The renewed slump followed concerns that set in last week over the sustainability of the red-hot AI trade as well as a possible tightening of US restrictions on sales of tech to China. The Bloomberg Asia Pacific Semiconductors Index fell as much as 3% Monday, poised for its worst four-day loss since March 2020.
Morgan Stanley favors a pivot toward consumer staples before the first Federal Reserve interest rate cut, which it expects in September.
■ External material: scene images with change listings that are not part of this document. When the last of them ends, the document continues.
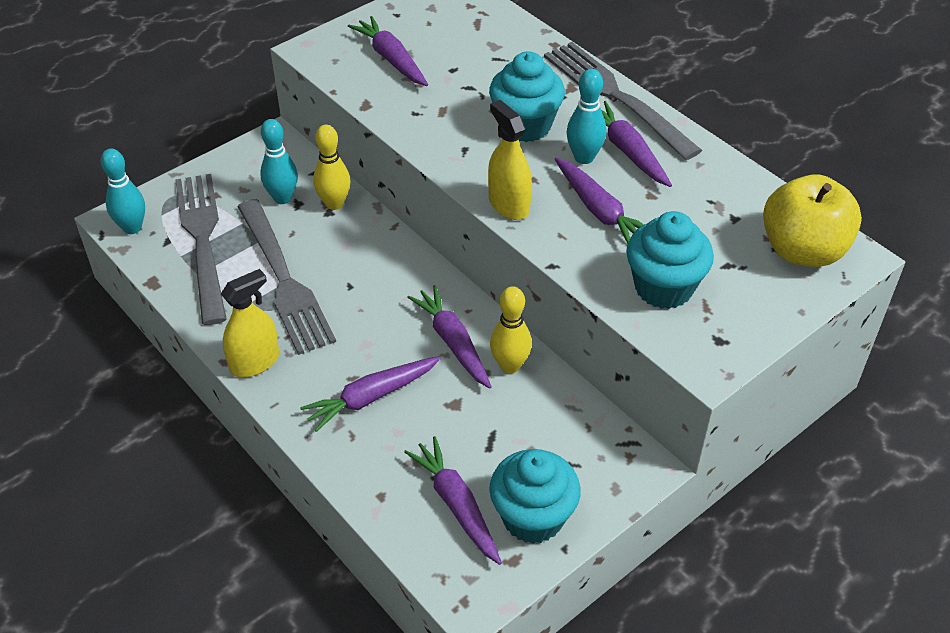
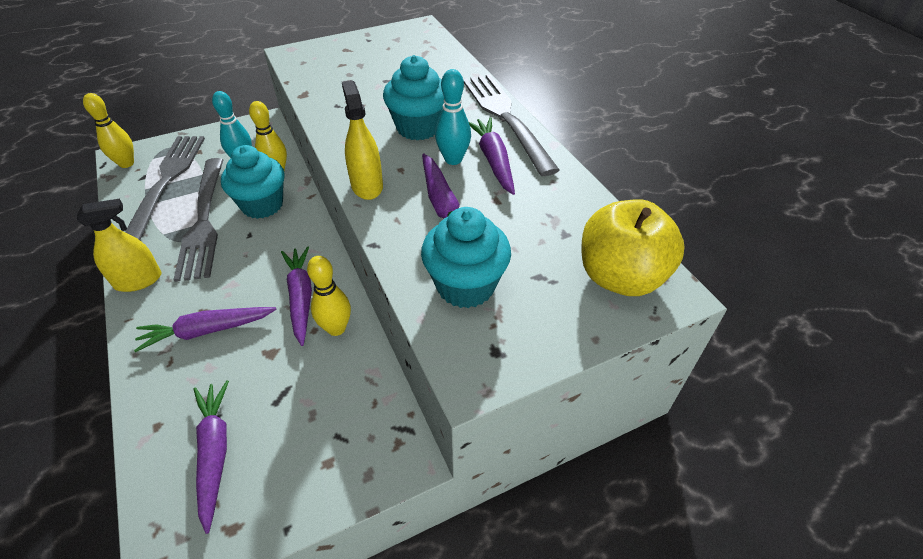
camera: 15 degrees right, 0 degrees up
turquoise bowling pin [101,149,145,234] -> yellow bowling pin [83,93,134,168]
purple carrot [348,16,428,86] -> none
turquoise cupcake [489,449,581,544] -> turquoise cupcake moved to [221,145,285,219]

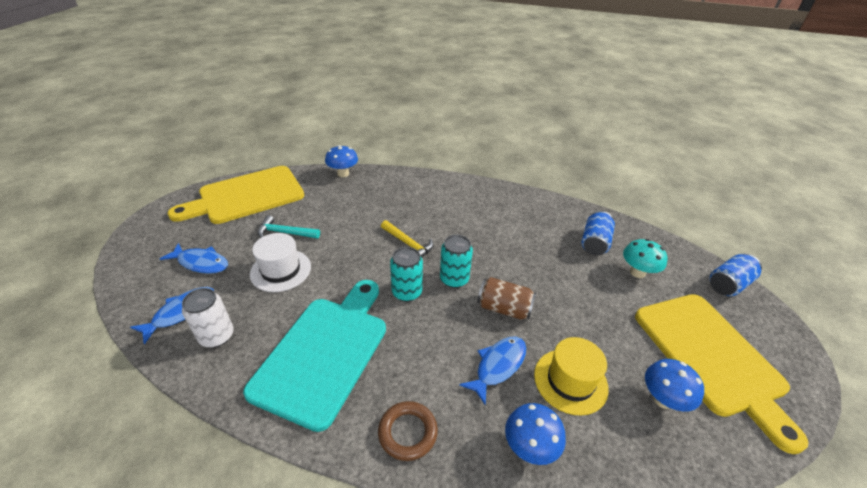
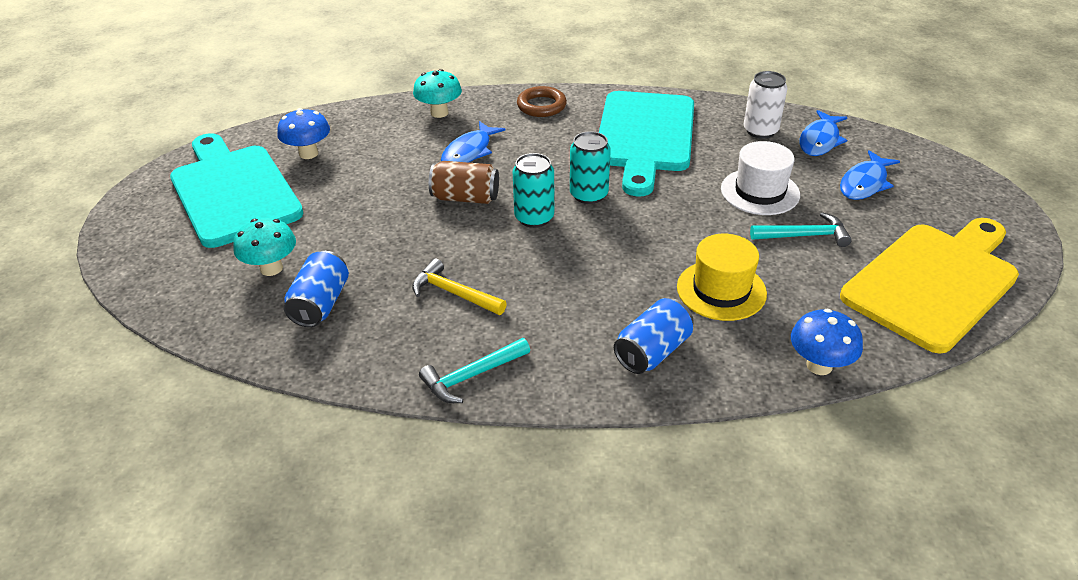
camera: 170 degrees right, 0 degrees up
blue fish [160,243,228,274] -> blue fish turned 60 degrees counterclockwise [840,150,900,200]
yellow hammer [381,220,433,258] -> yellow hammer moved to [412,258,507,315]
blue mushroom [505,403,566,465] -> turquoise mushroom [413,69,462,118]
yellow hat [534,337,609,416] -> yellow hat moved to [677,234,767,321]
yellow cutting board [635,294,809,454] -> turquoise cutting board [170,133,304,248]
blue can [710,254,762,296] -> blue can moved to [614,298,694,374]
none -> turquoise hammer [419,338,530,403]

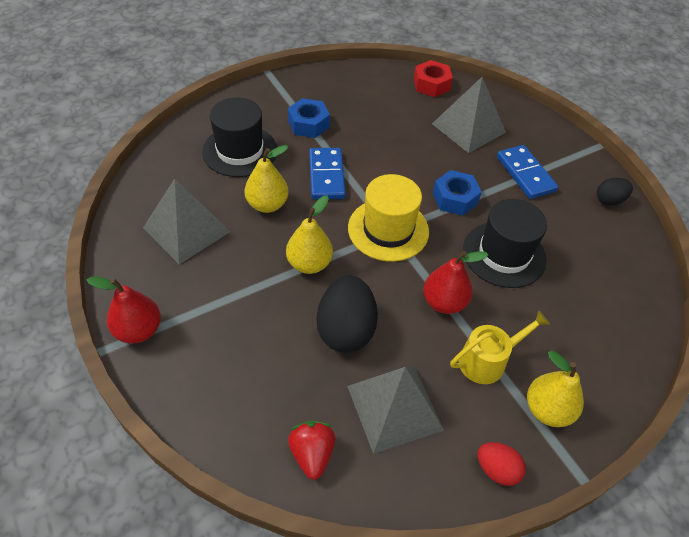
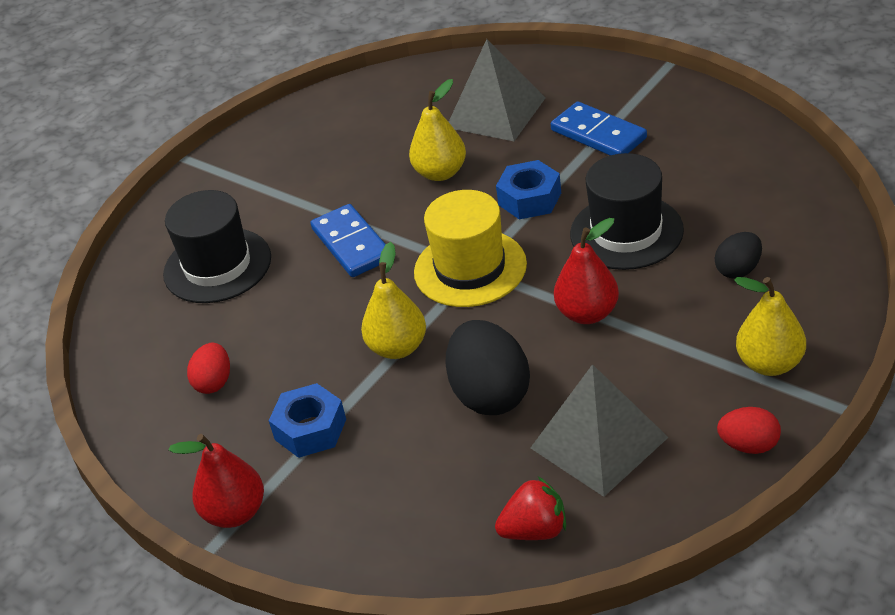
camera: 15 degrees left, 10 degrees down
grey pyramid [143,178,231,264] -> red egg [187,343,230,394]
yellow pear [245,145,289,213] -> yellow pear moved to [409,79,466,181]
blue nut [288,98,330,138] -> blue nut moved to [269,383,346,458]
red strawberry [288,421,336,480] -> red strawberry turned 105 degrees clockwise [495,477,566,540]
red nut [414,60,453,97] -> none
yellow watering can [450,310,550,384] -> none
black egg [597,178,633,206] -> black egg moved to [715,232,762,279]

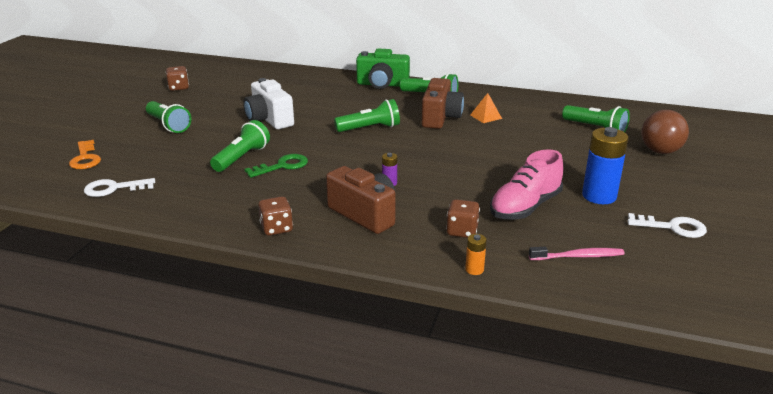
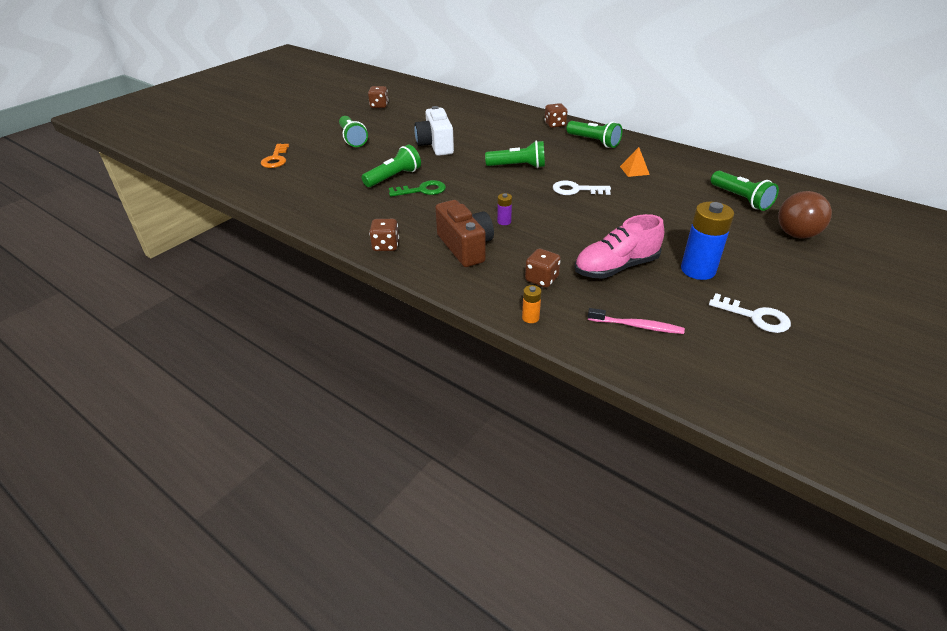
camera: 20 degrees right, 10 degrees up
white key [84,178,155,197] -> white key moved to [553,181,611,195]
green camera [356,49,410,89] -> brown dice [544,103,568,128]
brown camera [421,78,464,129] -> none

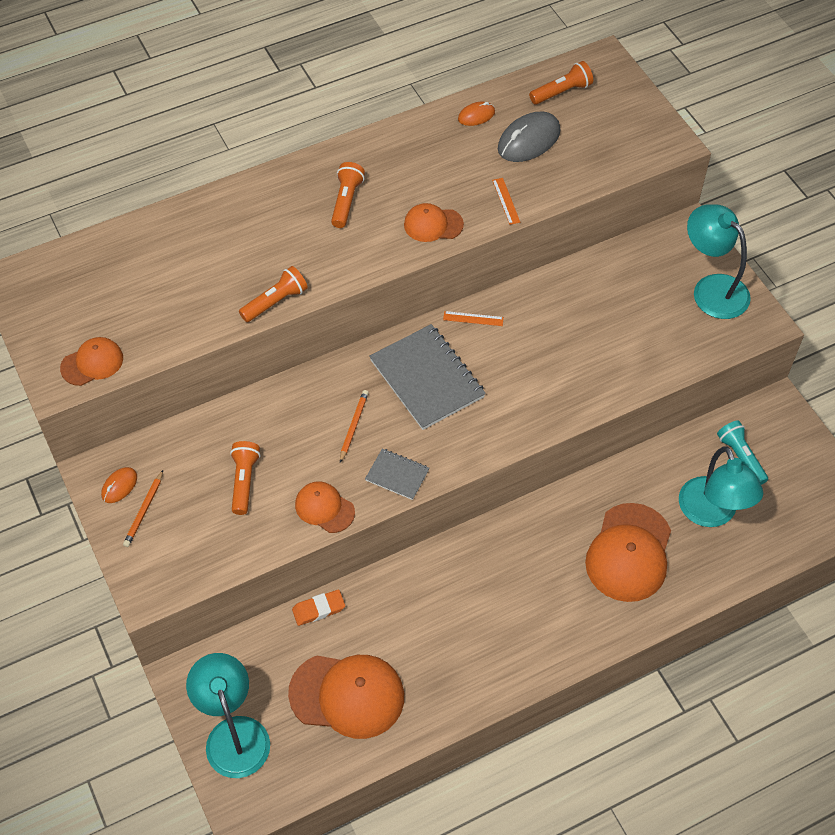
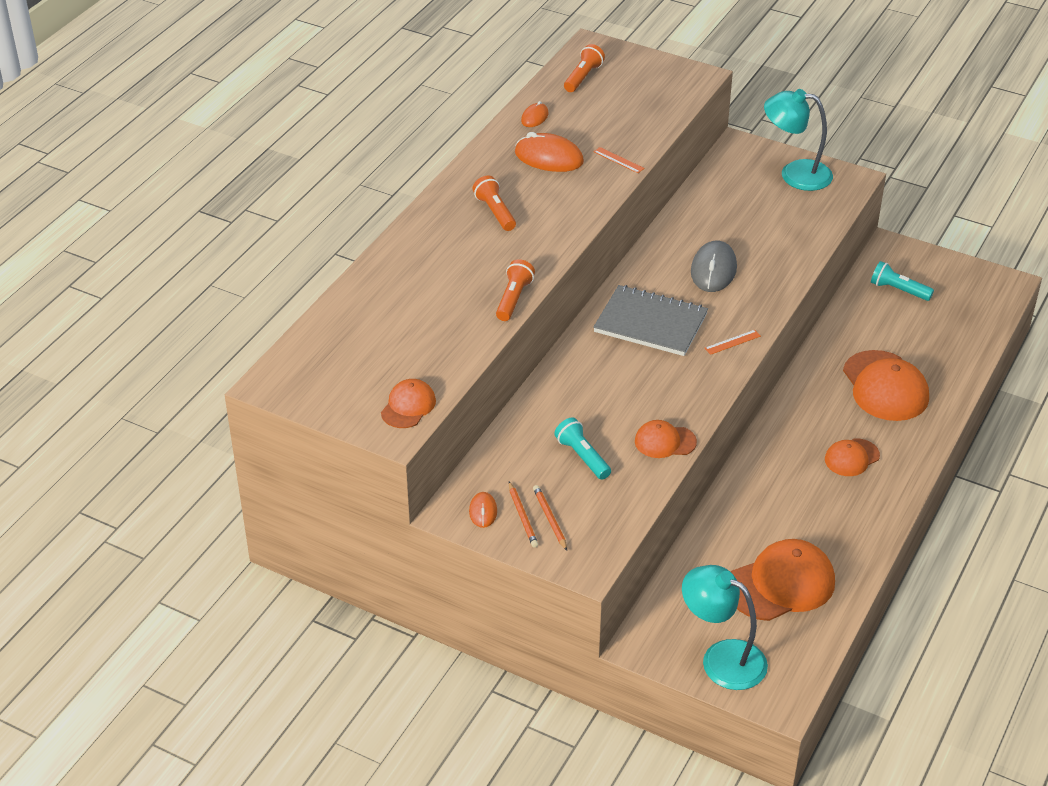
camera: 35 degrees left, 15 degrees down
orange flashlight [230,441,260,515] -> turquoise flashlight [554,417,611,480]
orange eraser [292,590,345,626] -> none
orange pencil [340,390,369,463] -> orange pencil moved to [533,485,567,551]
grey notebook [365,448,429,500] -> none
orange cap [404,203,464,242] -> orange cap moved to [825,438,880,476]
orange ruler [443,311,504,326] -> orange ruler moved to [705,330,761,355]
grey mouse [498,112,561,162] -> grey mouse moved to [691,241,737,292]
turquoise lamp [679,446,763,527] -> none
none -> orange mouse [515,132,584,172]

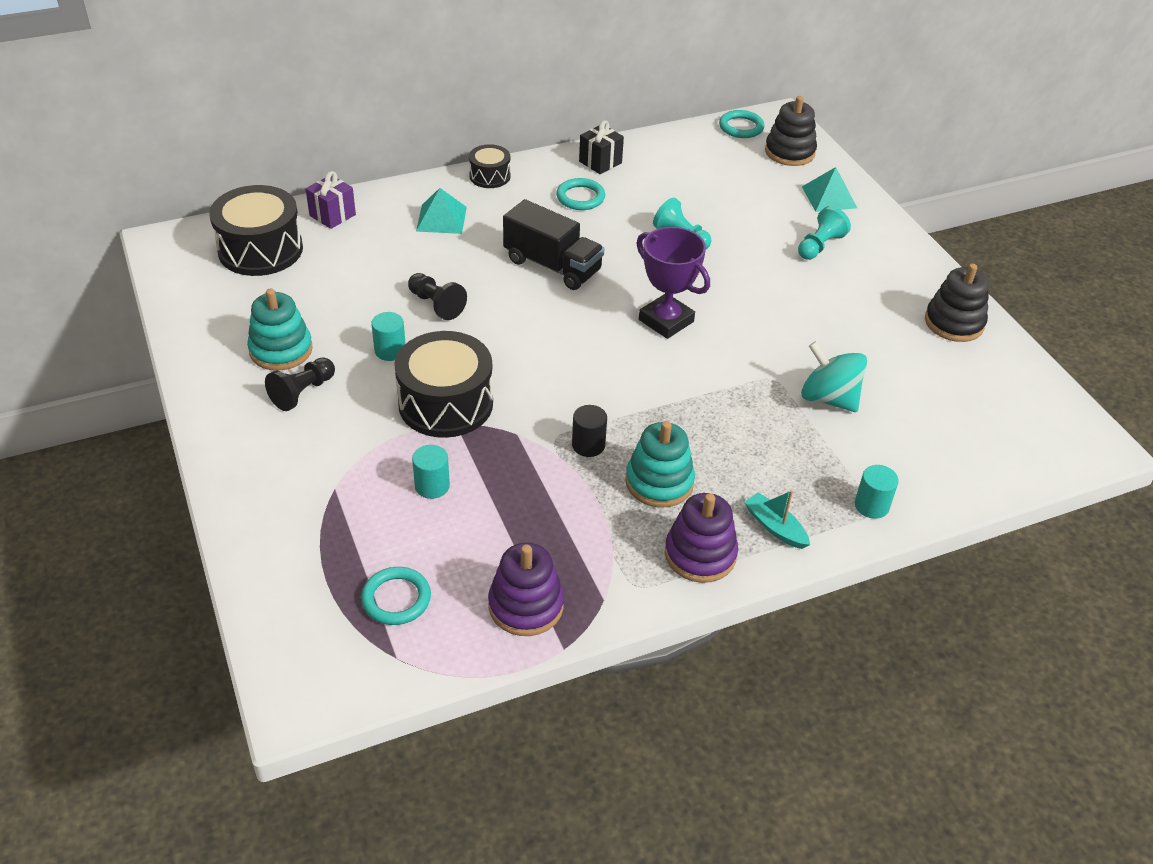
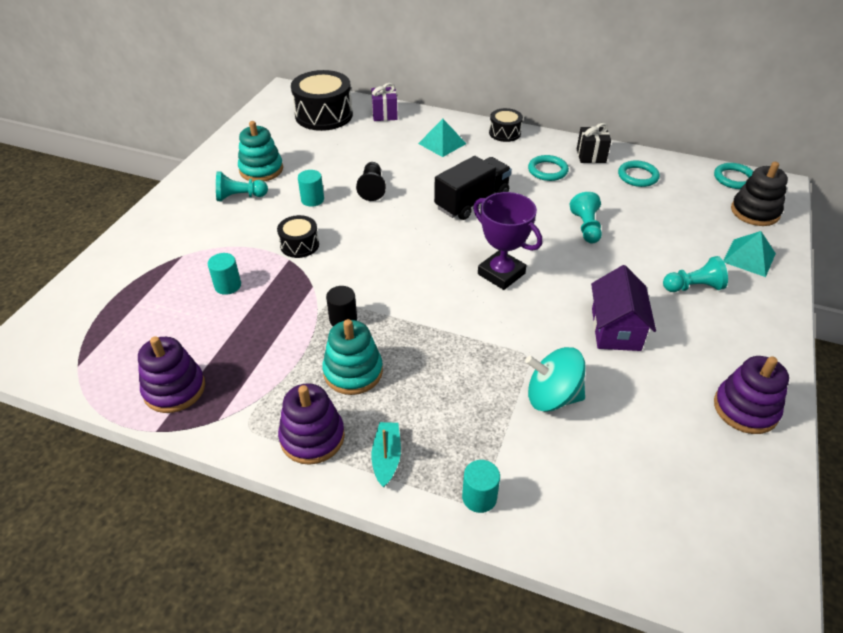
camera: 45 degrees right, 0 degrees up
black pawn [265,357,335,411] -> turquoise pawn [216,171,268,201]
turquoise ring [361,567,431,625] -> turquoise ring moved to [618,160,660,187]
black drum [394,331,493,438] -> black drum [277,215,319,258], size x0.54
black truck [503,199,604,290] -> black truck turned 120 degrees counterclockwise [434,156,512,220]
purple trophy [636,227,710,339] -> purple trophy turned 45 degrees counterclockwise [473,192,542,290]
turquoise spinning top [801,341,867,412] -> turquoise spinning top turned 75 degrees counterclockwise [525,347,586,412]
black stacking toy [925,263,989,342] -> purple stacking toy [714,356,789,434]
none -> purple house [591,265,656,351]

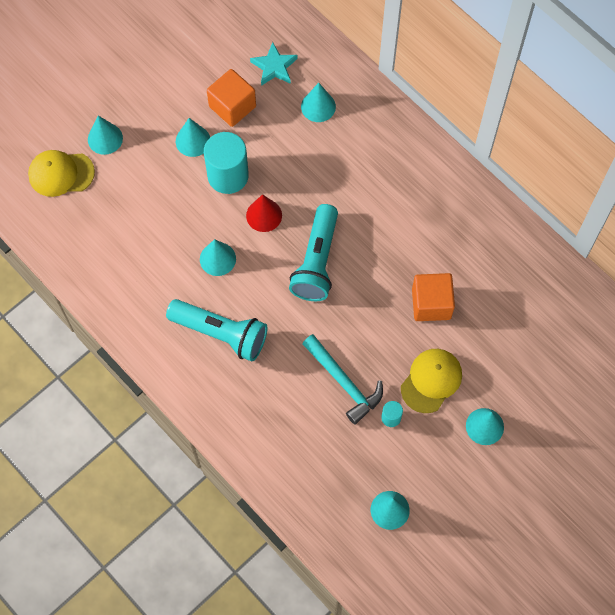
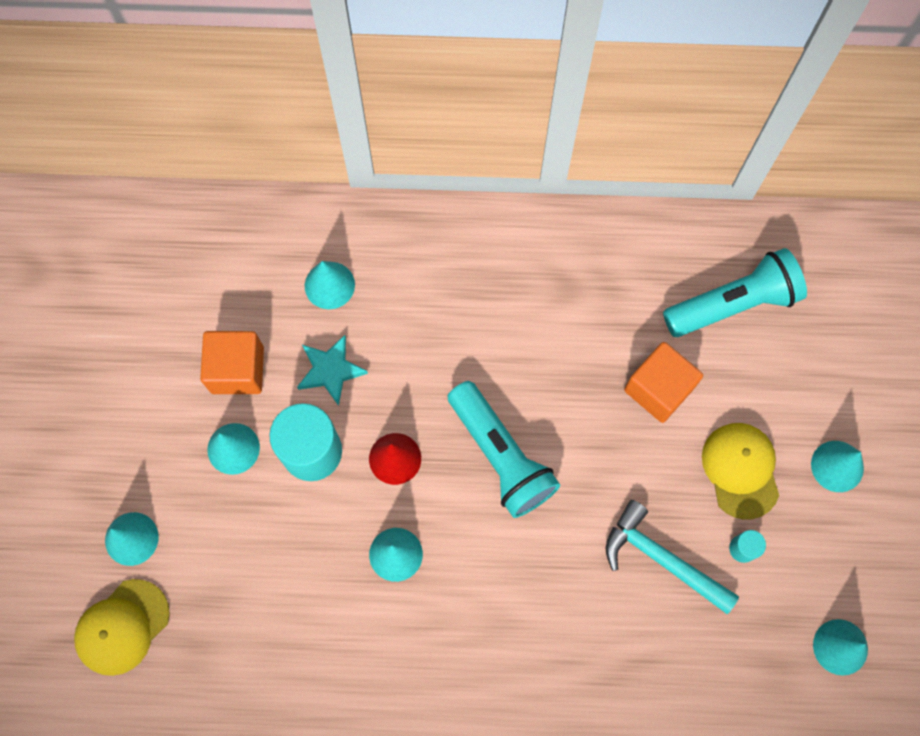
camera: 45 degrees left, 5 degrees up
turquoise flashlight [166,299,268,362] -> turquoise flashlight moved to [663,248,807,337]
turquoise star [250,42,298,86] -> turquoise star moved to [297,335,368,406]
turquoise hammer [302,334,383,425] -> turquoise hammer turned 150 degrees counterclockwise [606,500,739,614]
It lowered its view on Asian and emerging-markets tech stocks to equal-weight while cutting key AI chip-sector stocks including Taiwan Semiconductor Manufacturing Co. from its focus lists.
“It is now time to move to the sidelines,” with tech shares looking overbought and expensive, strategists led by Jonathan Garner wrote in a report. “We note that change in Asia market leadership historically occurs ahead of first Fed cut.”
The tech downgrade is the brokerage’s first since it raised the sector to overweight in October 2022. Consumer staples in contrast have “less demanding” expectations through 2026 and “classic defensive characteristics in a global growth slowdown,” the strategists said, raising their view on that group to overweight for the first time in at least five years.
The global AI stock boom led by Nvidia Corp. wobbled last week as investors reassessed the potential for further gains amid looming central bank policy shifts and the US presidential election. That’s helped drive a rotation into market laggards including consumer stocks and small caps.
Besides TSMC, other stocks removed from Morgan Stanley’s key recommendations include South Korean memory maker SK Hynix Inc. and chip-equipment maker Tokyo Electron Ltd. Each of the three fell more than 2% Monday.
Not that it’s completely throwing in the towel on tech. While chip stocks look particularly overheated, the “impending AI smartphone cycle” is a key point to watch, the strategists said, keeping Samsung Electronics Co. and iPhone assembler Hon Hai Precision Industry Co. in their focus lists.
“We are not calling for the ‘end of the cycle’ – but with all the focus on shortages and talk of a new AI paradigm, it is important not to lose sight of the normal, cyclical nature of the semiconductor market,” analysts including Shawn Kim and Charlie Chan wrote in a separate report.